* The data:
□ □ □ □ □

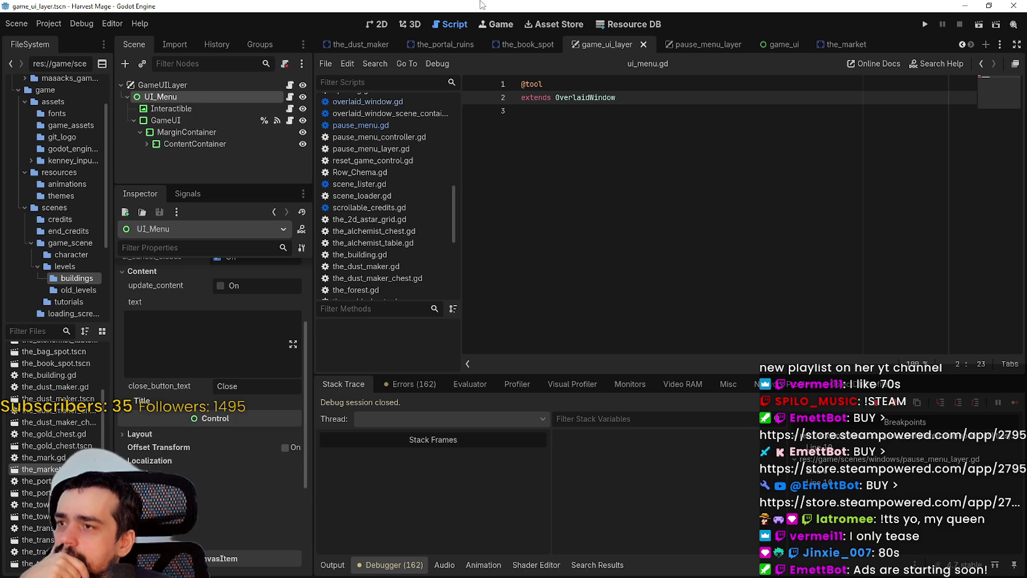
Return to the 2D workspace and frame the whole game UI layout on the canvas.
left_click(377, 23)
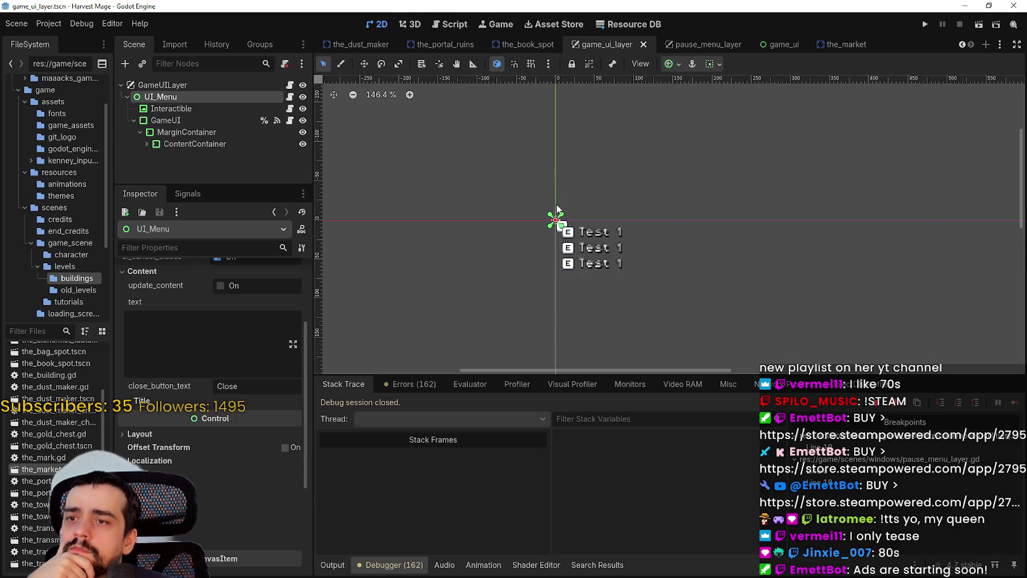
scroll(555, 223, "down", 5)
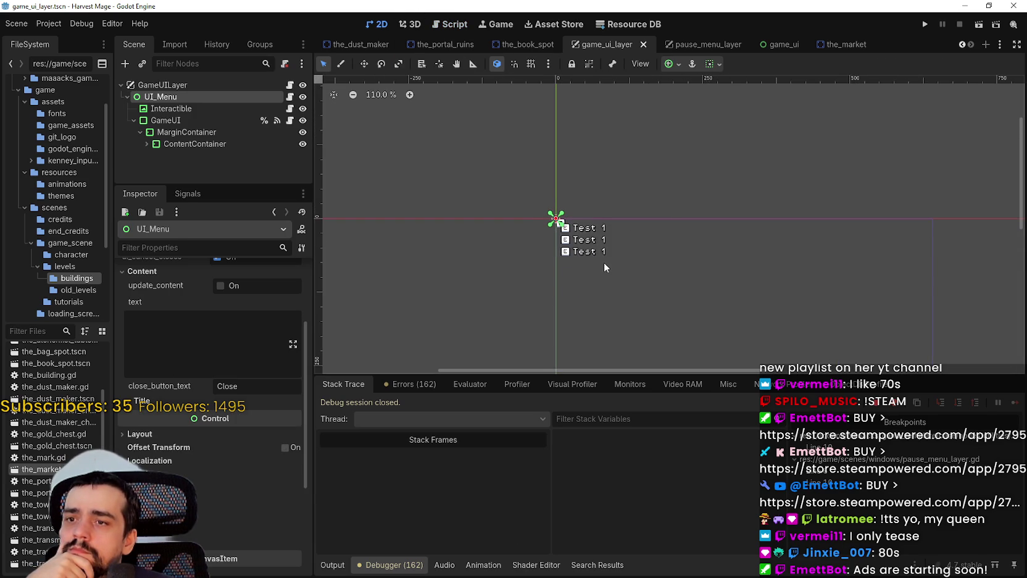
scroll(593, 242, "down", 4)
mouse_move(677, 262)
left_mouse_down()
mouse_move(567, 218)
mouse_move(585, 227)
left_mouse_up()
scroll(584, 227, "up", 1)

□ □ □ □ □

* Exercise brief: Would you return exactly the lines from the one containing "mouse_move(677, 262)" through the end of the listing, both included, and only them?

* Solution for this exercise:
mouse_move(677, 262)
left_mouse_down()
mouse_move(567, 218)
mouse_move(585, 227)
left_mouse_up()
scroll(584, 227, "up", 1)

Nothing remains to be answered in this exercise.